■ YOUR GOAL ■
Given the entries that follow, write out exactly the lines starting at the one containing "right hip: (697, 607)" and ending at the one containing "left elbow: (1272, 635)", both ends included, and only those.

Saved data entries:
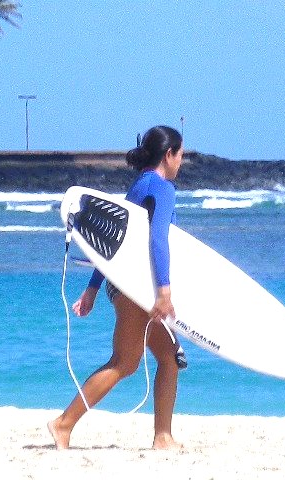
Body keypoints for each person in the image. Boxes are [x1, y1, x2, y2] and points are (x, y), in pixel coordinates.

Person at [48, 125, 186, 450]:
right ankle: (63, 424)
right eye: (181, 155)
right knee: (124, 362)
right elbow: (158, 239)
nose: (181, 162)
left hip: (122, 285)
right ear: (169, 155)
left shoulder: (138, 186)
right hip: (139, 289)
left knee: (168, 357)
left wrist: (93, 289)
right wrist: (164, 291)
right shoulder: (163, 188)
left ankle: (163, 436)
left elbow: (113, 242)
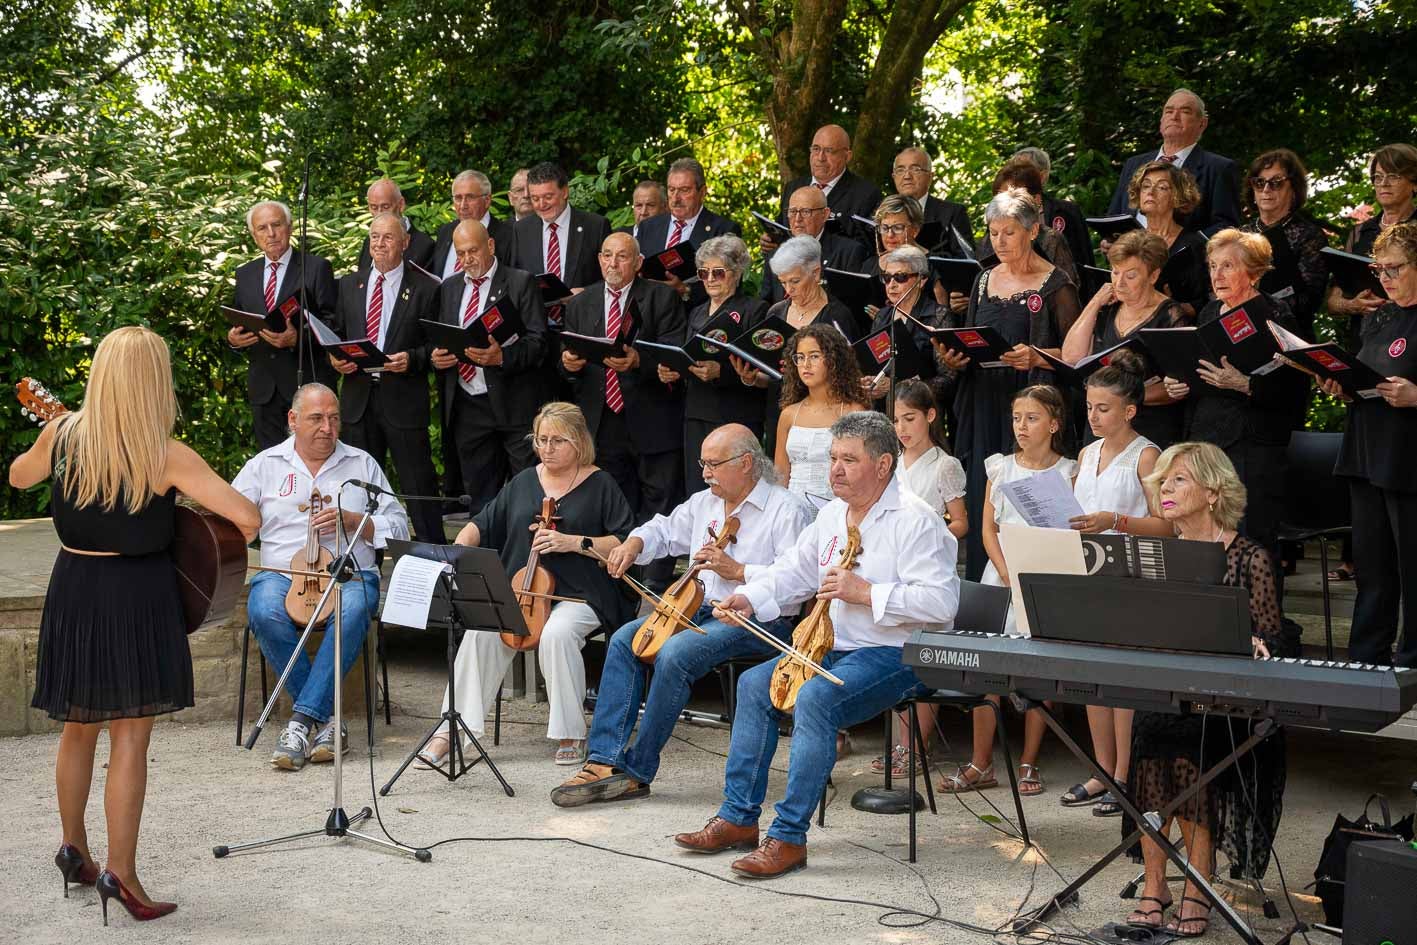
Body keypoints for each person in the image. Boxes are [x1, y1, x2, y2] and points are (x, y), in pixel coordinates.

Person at [12, 327, 260, 924]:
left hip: (74, 588)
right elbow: (246, 519)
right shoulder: (166, 453)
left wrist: (55, 437)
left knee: (77, 729)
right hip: (136, 596)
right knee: (130, 737)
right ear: (154, 381)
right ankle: (122, 872)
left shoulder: (63, 434)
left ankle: (74, 850)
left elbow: (20, 477)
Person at [676, 411, 959, 878]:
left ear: (884, 464)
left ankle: (787, 839)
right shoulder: (831, 513)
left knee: (816, 698)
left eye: (849, 459)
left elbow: (942, 603)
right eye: (833, 458)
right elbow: (793, 571)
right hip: (832, 645)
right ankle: (738, 819)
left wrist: (866, 592)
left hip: (899, 653)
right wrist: (749, 597)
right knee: (753, 685)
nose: (836, 469)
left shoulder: (917, 520)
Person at [550, 425, 813, 806]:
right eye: (702, 463)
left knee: (675, 654)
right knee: (626, 639)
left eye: (713, 464)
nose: (705, 473)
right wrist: (634, 544)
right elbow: (664, 529)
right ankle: (604, 760)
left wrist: (739, 572)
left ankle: (637, 771)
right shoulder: (705, 502)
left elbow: (799, 580)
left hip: (758, 618)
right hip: (697, 607)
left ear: (745, 463)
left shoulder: (787, 509)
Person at [1123, 442, 1286, 937]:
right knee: (1152, 744)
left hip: (1227, 705)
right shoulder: (1157, 555)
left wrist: (1256, 642)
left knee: (1189, 755)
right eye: (1163, 482)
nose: (1165, 489)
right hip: (1168, 693)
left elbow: (1272, 635)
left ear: (1213, 492)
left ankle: (1198, 886)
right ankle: (1156, 886)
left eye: (1179, 481)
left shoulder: (1251, 558)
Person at [417, 403, 635, 767]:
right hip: (523, 589)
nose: (546, 448)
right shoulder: (523, 481)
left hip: (581, 593)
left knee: (557, 634)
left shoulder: (601, 484)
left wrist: (573, 541)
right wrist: (452, 554)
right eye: (541, 439)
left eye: (556, 440)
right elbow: (482, 524)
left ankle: (570, 731)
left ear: (579, 442)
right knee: (481, 631)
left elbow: (625, 542)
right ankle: (453, 730)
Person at [233, 381, 409, 770]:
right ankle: (327, 720)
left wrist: (358, 523)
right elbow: (233, 522)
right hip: (280, 572)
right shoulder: (263, 466)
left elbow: (399, 527)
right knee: (263, 610)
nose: (327, 428)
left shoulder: (362, 464)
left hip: (348, 571)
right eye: (316, 418)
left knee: (354, 610)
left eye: (333, 418)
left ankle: (300, 721)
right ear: (293, 420)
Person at [944, 385, 1074, 796]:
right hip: (1002, 578)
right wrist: (1005, 571)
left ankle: (1029, 761)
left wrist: (1035, 576)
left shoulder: (1070, 471)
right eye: (1017, 418)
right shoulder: (1000, 468)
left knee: (1039, 673)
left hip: (1047, 579)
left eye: (1032, 418)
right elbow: (987, 529)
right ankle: (982, 762)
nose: (1021, 426)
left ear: (1053, 424)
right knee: (988, 671)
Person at [952, 188, 1082, 580]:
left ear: (1032, 230)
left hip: (1031, 399)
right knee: (985, 493)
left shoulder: (1056, 283)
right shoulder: (982, 280)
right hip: (985, 399)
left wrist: (1039, 355)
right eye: (993, 233)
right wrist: (955, 356)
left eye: (1008, 232)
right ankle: (983, 583)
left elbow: (1077, 352)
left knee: (1028, 496)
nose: (1000, 241)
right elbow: (971, 334)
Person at [1060, 354, 1169, 815]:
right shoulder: (1085, 454)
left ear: (1129, 410)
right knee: (1091, 675)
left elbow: (1167, 525)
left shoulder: (1147, 455)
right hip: (1086, 570)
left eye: (1104, 408)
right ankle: (1101, 770)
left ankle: (1125, 774)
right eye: (1089, 407)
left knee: (1122, 679)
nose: (1093, 416)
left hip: (1129, 572)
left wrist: (1116, 521)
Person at [1162, 229, 1308, 563]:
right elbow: (1200, 372)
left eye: (1228, 266)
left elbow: (1297, 387)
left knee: (1252, 543)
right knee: (1206, 538)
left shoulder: (1276, 314)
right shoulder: (1209, 314)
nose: (1217, 275)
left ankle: (1262, 617)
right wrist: (1181, 385)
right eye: (1213, 266)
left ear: (1253, 271)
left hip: (1253, 444)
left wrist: (1245, 384)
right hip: (1207, 442)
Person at [560, 232, 686, 589]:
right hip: (602, 422)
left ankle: (656, 588)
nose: (613, 264)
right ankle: (620, 581)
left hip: (653, 418)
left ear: (638, 262)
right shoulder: (580, 304)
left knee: (659, 503)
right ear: (599, 259)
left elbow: (674, 352)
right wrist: (568, 365)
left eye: (622, 257)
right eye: (607, 256)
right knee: (615, 507)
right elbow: (568, 368)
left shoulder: (661, 297)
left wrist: (638, 362)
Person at [1329, 223, 1417, 668]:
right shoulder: (1381, 315)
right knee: (1372, 565)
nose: (1385, 278)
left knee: (1412, 566)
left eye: (1395, 268)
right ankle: (1366, 656)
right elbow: (1365, 373)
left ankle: (1413, 659)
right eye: (1379, 269)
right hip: (1366, 451)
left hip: (1408, 459)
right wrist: (1342, 385)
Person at [873, 379, 967, 777]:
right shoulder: (890, 462)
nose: (902, 428)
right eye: (896, 420)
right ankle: (897, 743)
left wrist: (931, 533)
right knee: (895, 648)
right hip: (891, 569)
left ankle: (914, 746)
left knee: (923, 653)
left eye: (910, 418)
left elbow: (960, 521)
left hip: (928, 565)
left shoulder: (944, 465)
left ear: (930, 416)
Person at [330, 213, 443, 543]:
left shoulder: (426, 288)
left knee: (418, 485)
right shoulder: (350, 285)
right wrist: (336, 359)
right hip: (358, 401)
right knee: (360, 489)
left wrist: (412, 359)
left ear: (405, 243)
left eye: (388, 237)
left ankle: (435, 560)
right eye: (374, 237)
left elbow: (436, 344)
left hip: (404, 398)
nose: (379, 244)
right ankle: (365, 563)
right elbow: (336, 334)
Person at [430, 219, 548, 513]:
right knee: (481, 497)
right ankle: (485, 557)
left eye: (473, 251)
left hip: (514, 403)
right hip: (468, 404)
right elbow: (445, 336)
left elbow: (539, 343)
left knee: (527, 492)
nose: (467, 260)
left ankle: (526, 555)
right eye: (460, 254)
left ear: (491, 245)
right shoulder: (450, 287)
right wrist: (439, 358)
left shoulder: (520, 282)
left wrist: (502, 357)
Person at [1061, 230, 1193, 448]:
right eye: (1114, 272)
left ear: (1153, 276)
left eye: (1130, 276)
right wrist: (1094, 303)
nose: (1119, 283)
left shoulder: (1170, 317)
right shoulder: (1107, 308)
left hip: (1148, 429)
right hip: (1100, 430)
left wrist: (1124, 397)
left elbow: (1178, 387)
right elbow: (1072, 357)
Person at [658, 234, 769, 489]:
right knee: (697, 488)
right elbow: (689, 355)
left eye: (718, 273)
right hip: (697, 410)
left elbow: (760, 367)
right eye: (703, 273)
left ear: (737, 272)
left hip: (736, 412)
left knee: (733, 487)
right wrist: (675, 371)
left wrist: (723, 372)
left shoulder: (755, 309)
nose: (709, 279)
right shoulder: (696, 311)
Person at [228, 200, 340, 450]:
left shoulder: (315, 267)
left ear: (289, 227)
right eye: (262, 228)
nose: (271, 234)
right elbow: (240, 319)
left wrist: (298, 339)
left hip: (306, 383)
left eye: (276, 225)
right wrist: (234, 341)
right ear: (253, 235)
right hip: (264, 387)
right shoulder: (244, 274)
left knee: (315, 457)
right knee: (270, 465)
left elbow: (333, 324)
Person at [735, 235, 858, 447]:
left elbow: (851, 375)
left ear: (816, 272)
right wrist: (752, 378)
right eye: (782, 282)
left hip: (824, 418)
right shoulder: (776, 312)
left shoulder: (837, 315)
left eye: (795, 281)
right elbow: (771, 375)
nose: (788, 290)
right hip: (779, 414)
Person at [1107, 89, 1240, 236]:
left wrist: (1180, 247)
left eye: (1185, 111)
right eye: (1169, 111)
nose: (1174, 117)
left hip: (1184, 257)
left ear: (1202, 123)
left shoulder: (1219, 168)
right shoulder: (1133, 164)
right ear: (1162, 120)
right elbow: (1115, 216)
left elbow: (1226, 227)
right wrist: (1110, 239)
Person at [1328, 144, 1417, 346]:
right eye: (1378, 177)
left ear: (1414, 183)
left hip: (1410, 342)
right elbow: (1333, 302)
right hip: (1365, 343)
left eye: (1393, 176)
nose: (1383, 183)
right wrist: (1351, 305)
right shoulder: (1359, 233)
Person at [773, 324, 869, 506]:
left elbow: (862, 472)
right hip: (792, 512)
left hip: (838, 510)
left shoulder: (853, 412)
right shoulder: (789, 414)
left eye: (814, 356)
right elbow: (780, 475)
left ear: (834, 360)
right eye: (800, 357)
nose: (805, 365)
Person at [1240, 149, 1330, 341]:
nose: (1266, 190)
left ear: (1294, 188)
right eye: (1259, 182)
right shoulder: (1239, 235)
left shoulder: (1310, 235)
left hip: (1291, 337)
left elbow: (1309, 302)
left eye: (1276, 183)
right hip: (1242, 332)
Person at [636, 157, 742, 307]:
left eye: (684, 190)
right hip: (652, 315)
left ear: (702, 192)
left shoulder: (723, 230)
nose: (676, 198)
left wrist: (684, 290)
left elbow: (730, 285)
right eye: (671, 190)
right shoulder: (648, 226)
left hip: (696, 318)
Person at [772, 124, 883, 252]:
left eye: (829, 151)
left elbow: (866, 246)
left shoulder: (866, 194)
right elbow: (783, 228)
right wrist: (772, 240)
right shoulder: (794, 187)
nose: (820, 158)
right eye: (816, 149)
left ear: (847, 156)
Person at [1121, 161, 1210, 315]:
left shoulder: (1195, 244)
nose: (1150, 192)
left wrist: (1172, 306)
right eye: (1146, 186)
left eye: (1161, 187)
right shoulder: (1129, 241)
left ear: (1177, 196)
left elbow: (1206, 303)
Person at [511, 161, 613, 294]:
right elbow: (514, 280)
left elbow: (613, 277)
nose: (541, 205)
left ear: (565, 192)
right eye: (535, 199)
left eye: (548, 197)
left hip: (582, 311)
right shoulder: (521, 230)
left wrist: (586, 292)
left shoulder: (596, 226)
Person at [760, 184, 869, 306]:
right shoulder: (775, 256)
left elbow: (853, 306)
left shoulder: (849, 252)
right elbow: (766, 304)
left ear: (825, 214)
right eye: (792, 211)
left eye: (806, 212)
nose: (797, 219)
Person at [977, 158, 1079, 288]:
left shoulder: (1051, 238)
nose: (1006, 203)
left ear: (1035, 199)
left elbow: (1070, 286)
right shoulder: (986, 242)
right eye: (1000, 198)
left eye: (1015, 197)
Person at [862, 246, 941, 404]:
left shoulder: (937, 315)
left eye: (900, 277)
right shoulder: (882, 315)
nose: (891, 284)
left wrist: (894, 386)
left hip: (920, 407)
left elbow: (948, 379)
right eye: (886, 278)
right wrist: (871, 381)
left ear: (921, 280)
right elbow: (875, 364)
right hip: (884, 407)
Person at [1013, 147, 1092, 279]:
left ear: (1042, 176)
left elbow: (1085, 260)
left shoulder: (1067, 211)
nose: (1017, 177)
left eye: (1024, 171)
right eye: (1014, 171)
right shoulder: (1002, 214)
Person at [431, 170, 514, 277]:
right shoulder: (445, 232)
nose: (463, 205)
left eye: (470, 197)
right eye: (458, 198)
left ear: (487, 200)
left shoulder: (509, 236)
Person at [891, 146, 972, 251]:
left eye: (915, 169)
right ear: (894, 177)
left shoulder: (952, 214)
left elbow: (965, 260)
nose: (907, 176)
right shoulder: (881, 213)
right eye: (900, 170)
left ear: (930, 177)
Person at [356, 178, 435, 271]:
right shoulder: (369, 241)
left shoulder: (424, 245)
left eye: (385, 207)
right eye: (374, 207)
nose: (380, 213)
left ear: (401, 205)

■ YOUR SOLUTION ■
right hip: (697, 607)
left ear: (745, 463)
left shoulder: (787, 509)
Person at [1123, 442, 1286, 937]:
right knee: (1152, 744)
left hip: (1227, 705)
right shoulder: (1157, 555)
left wrist: (1256, 642)
left knee: (1189, 755)
right eye: (1163, 482)
nose: (1165, 489)
right hip: (1168, 693)
left elbow: (1272, 635)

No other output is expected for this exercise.